From: MitchAlsup on 28 May 2010 11:37 Andy: This sounds a lot like Guri Sohi's MultiScalar thing of the late 1990s. Mitch
From: Andy 'Krazy' Glew on 28 May 2010 22:06 On 5/28/2010 8:37 AM, MitchAlsup wrote: > Andy: > > This sounds a lot like Guri Sohi's MultiScalar thing of the late > 1990s. > > Mitch It might not be surprising, since Guri was my advisor at UWisc. But, oddly enough, I never thought of Multiscalar in this regard. Perhaps because when I was working with Guri, my head was in the SpMT fork-on-call, etc. space. (I wasn't working on SpMT; I was assuming that Haitham Akkary would have finished DMT, so I was trying to skip to what might come after DMT.) Maybe I backed into Multiscalar... ? Ah, no. Multiscalar was expandable split windows. Very much like SpMT, DMT, etc. The instruction window was not contiguous. Or, rather, there was a large instruction window, but only sdiscontiguous pieces of it were instantiated at any time. Differs mainly from SpMT and DMT in details and mechanisms.

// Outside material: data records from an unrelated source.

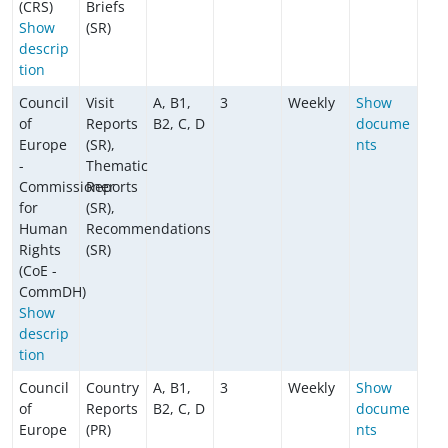
(CRS)
Briefs
Show
(SR)
descrip
tion
Council
Visit
A, B1,
3
Weekly
Show
of
Reports
B2, C, D
docume
Europe
(SR),
nts
-
Thematic
Commissioner
Reports
for
(SR),
Human
Recommendations
Rights
(SR)
(CoE -
CommDH)
Show
descrip
tion
Council
Country
A, B1,
3
Weekly
Show
of
Reports
B2, C, D
docume
Europe
(PR)
nts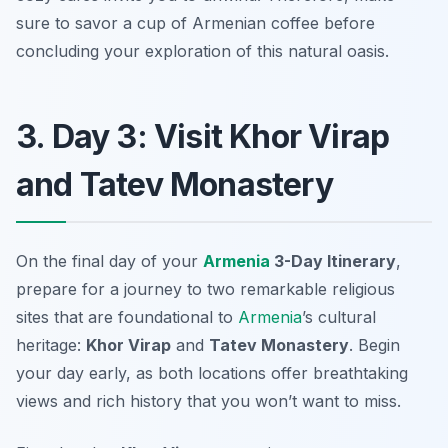
sure to savor a cup of Armenian coffee before
concluding your exploration of this natural oasis.
3. Day 3: Visit Khor Virap
and Tatev Monastery
On the final day of your
Armenia
3-Day Itinerary
,
prepare for a journey to two remarkable religious
sites that are foundational to
Armenia
’s cultural
heritage:
Khor Virap
and
Tatev Monastery
. Begin
your day early, as both locations offer breathtaking
views and rich history that you won’t want to miss.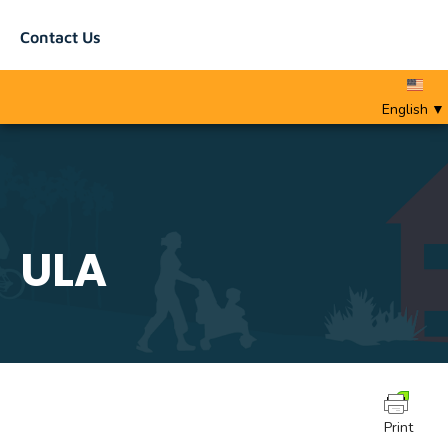
Contact Us
English
▼
ULA
Print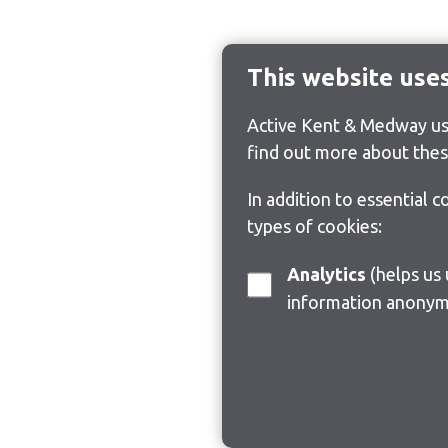
This website use
Active Kent & Medway use
find out more about thes
In addition to essential 
types of cookies:
Analytics
(helps us understand how visitors interact with this site by collecting and reporting
information anonym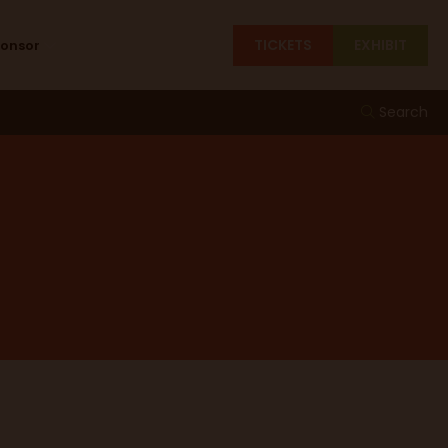
TICKETS
EXHIBIT
ponsor
Search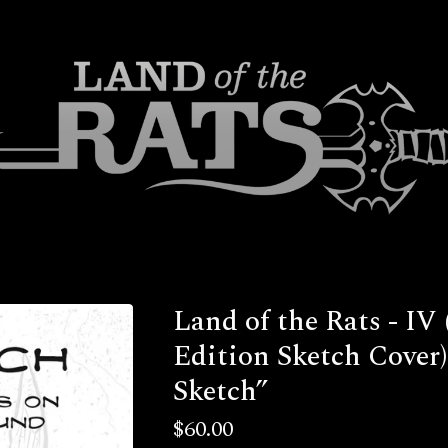
Land of the Rats - IV 
Edition Sketch Cover)
Sketch”
$
60.00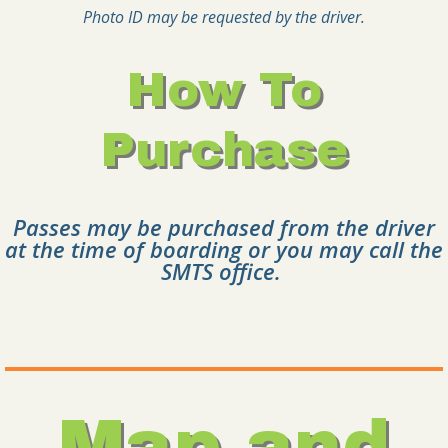
Photo ID may be requested by the driver.
How To
Purchase
Passes may be purchased from the driver
at the time of boarding or you may call the
SMTS office.
Map and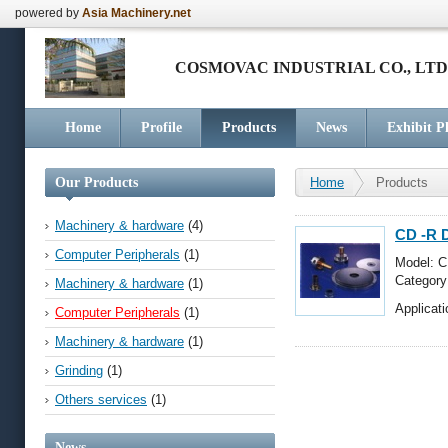
powered by
Asia Machinery.net
COSMOVAC INDUSTRIAL CO., LTD
Home
Profile
Products
News
Exhibit P
Our Products
Home
Products
Machinery & hardware
(4)
CD -R 
Computer Peripherals
(1)
Model: 
Categor
Machinery & hardware
(1)
Applicati
Computer Peripherals
(1)
Machinery & hardware
(1)
Grinding
(1)
Others services
(1)
News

My batched instruction window is in some ways a retreat from discontiguous instruction windows. Don't get me wrong: I still hope to see SpMT or the like get built. Maybe I'll even be lucky enough to build it. Or at least publish some patents on it. However, batched instruction window is a retreat. It doesn't look for places to skip to and run speculative threads. It doesn't have multiple instruction pointers. It just seeks to paste together the instruction windows of two processors or EU clusters, to make a single large instruction window. Argument: in an MCMT machine you have the bandwidth to supply two threads. If only one is running, then can you use that extra ifetch bandwidth? Using unrolled BTB, etc., not so hard to fetch. (Modulo branch mispredictions.) Two cases: (1) the execution window drains as fast as the 2X ifetch can supply: cool, great! (2) the execution window clogs up. In which case, switching to the execution window of the second cluster in a 2 cluster MCMT *might* get you some more performance by exposing more parallelism. Basically, it's worth a shot. The cross cluster dependencies are minimized as described, etc. Now, I admit that I have an idea in flight that is more like batch and multiscalar. I'm even allowed to post it. But I want to give my employer a chance to patent it.

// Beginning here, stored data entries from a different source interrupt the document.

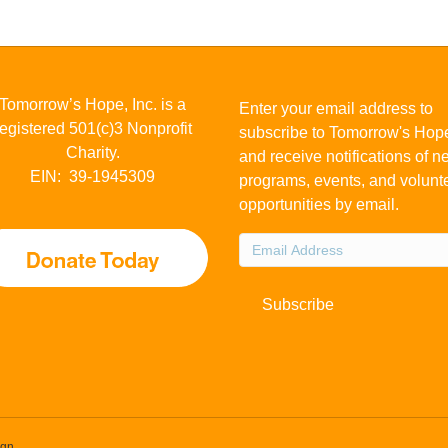
Tomorrow’s Hope, Inc. is a
Enter your email address to
registered 501(c)3 Nonprofit
subscribe to Tomorrow's Hop
Charity.
and receive notifications of 
EIN: 39-1945309
programs, events, and volunt
opportunities by email.
Email
Address
Subscribe
ign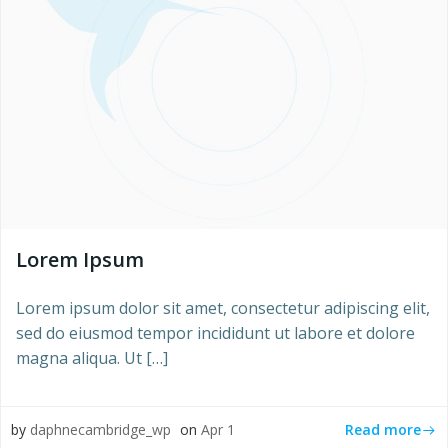
Lorem Ipsum
Lorem ipsum dolor sit amet, consectetur adipiscing elit,
sed do eiusmod tempor incididunt ut labore et dolore
magna aliqua. Ut […]
Read more
by
daphnecambridge_wp
on
Apr 1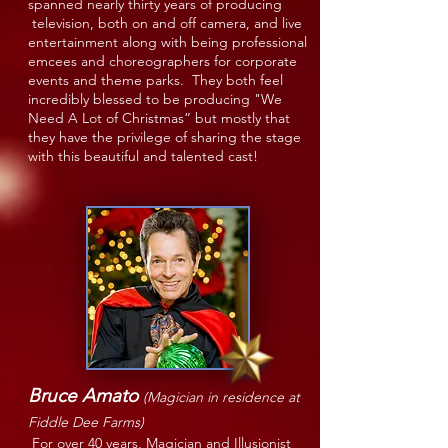
spanned nearly thirty years of producing
television, both on and off camera, and live
entertainment along with being professional
emcees and choreographers for corporate
events and theme parks. They both feel
incredibly blessed to be producing "We
Need A Lot of Christmas” but mostly that
they have the privilege of sharing the stage
with this beautiful and talented cast!
Bruce Amato
(Magician in residence at
Fiddle Dee Farms)
For over 40 years, Magician and Illusionist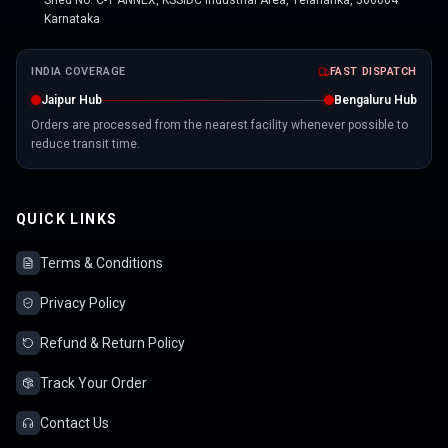
Shed No. C-1 ANNEX, KSSIDC Industrial Area, Yelahanka, 560064
Karnataka
INDIA COVERAGE
FAST DISPATCH
Jaipur Hub
Bengaluru Hub
Orders are processed from the nearest facility whenever possible to
reduce transit time.
QUICK LINKS
Terms & Conditions
Privacy Policy
Refund & Return Policy
Track Your Order
Contact Us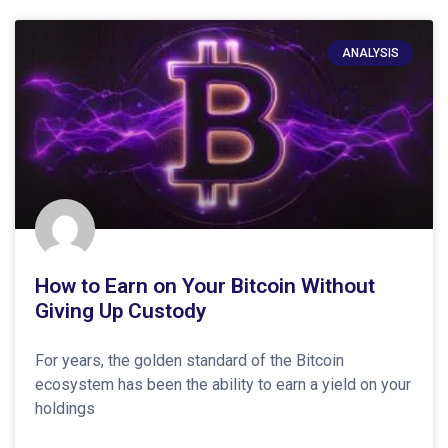
ANALYSIS
How to Earn on Your Bitcoin Without
Giving Up Custody
For years, the golden standard of the Bitcoin
ecosystem has been the ability to earn a yield on your
holdings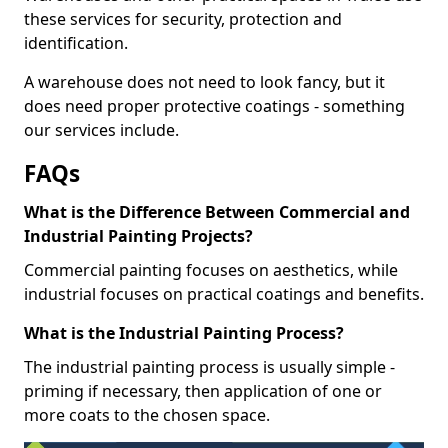
these services for security, protection and
identification.
A warehouse does not need to look fancy, but it
does need proper protective coatings - something
our services include.
FAQs
What is the Difference Between Commercial and
Industrial Painting Projects?
Commercial painting focuses on aesthetics, while
industrial focuses on practical coatings and benefits.
What is the Industrial Painting Process?
The industrial painting process is usually simple -
priming if necessary, then application of one or
more coats to the chosen space.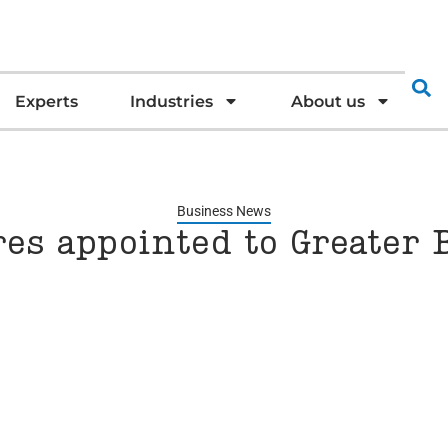
Experts
Industries
About us
Business News
res appointed to Greater 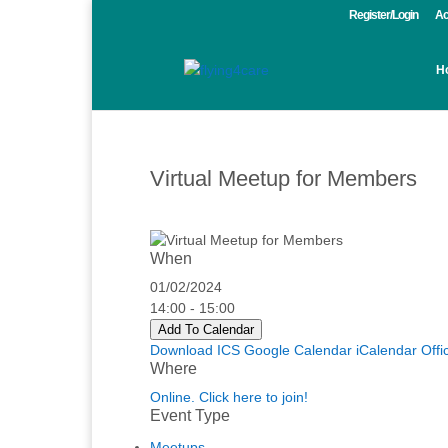
Register/Login
Ac
H
Virtual Meetup for Members
When
01/02/2024
14:00 - 15:00
Add To Calendar
Download ICS
Google Calendar
iCalendar
Offi
Where
Online. Click here to join!
Event Type
Meetups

From: Andy 'Krazy' Glew on 30 May 2010 12:01 On 5/28/2010 7:06 PM, Andy 'Krazy' Glew wrote: > On 5/28/2010 8:37 AM, MitchAlsup wrote: >> Andy: [[wrt my batched instruction window proposal]] >> >> This sounds a lot like Guri Sohi's MultiScalar thing of the late >> 1990s. > > Ah, no. Multiscalar was expandable split windows. Another way this may have reminded you of multiscalar is that the easiest way to to allocate the windows to clusters would be in a ring. Multiscalar had a ring. I think that was one of multiscalar's biggest weaknesses.
From: Robert Myers on 30 May 2010 16:36 On May 28, 2:08 am, Andy 'Krazy' Glew <ag-n...(a)patten-glew.net> wrote: > > Memory carried dependencies do not have such a convenient upper limit. Potentially every store instruction in an > earlier batch/cluster might need to be forwarded to a load instruction in a later batch/cluster. ... But, we have to > do this anyway. Most practical proposals for building large instruction windows have large store-to-load conflict > detection windows. Only in the best of times can you elide many such memory dependencies. > I am reminded of the famous cartoon with "and then a miracle happens" in the middle of a complex proof. One advantage that I can think of for your proposal is that it imposes a natural order on memory references. The usual parallelism problem of who got there first has a definite answer imposed by the ordering of a serial instruction stream. You can't retire any write instructions until all ambiguous pending read instructions in preceding instruction blocks are complete. You can't count on any read instructions until all ambiguous pending write instructions in preceding instruction blocks are complete. You can ignore the latter constraint and fix up, if necessary, but the thought of doing it makes my head hurt. It's the same as hoisting a load above a store. How often does that work? I'll save you the trouble. "Aaargh!" But maybe others are as puzzled about the details as I am. Robert.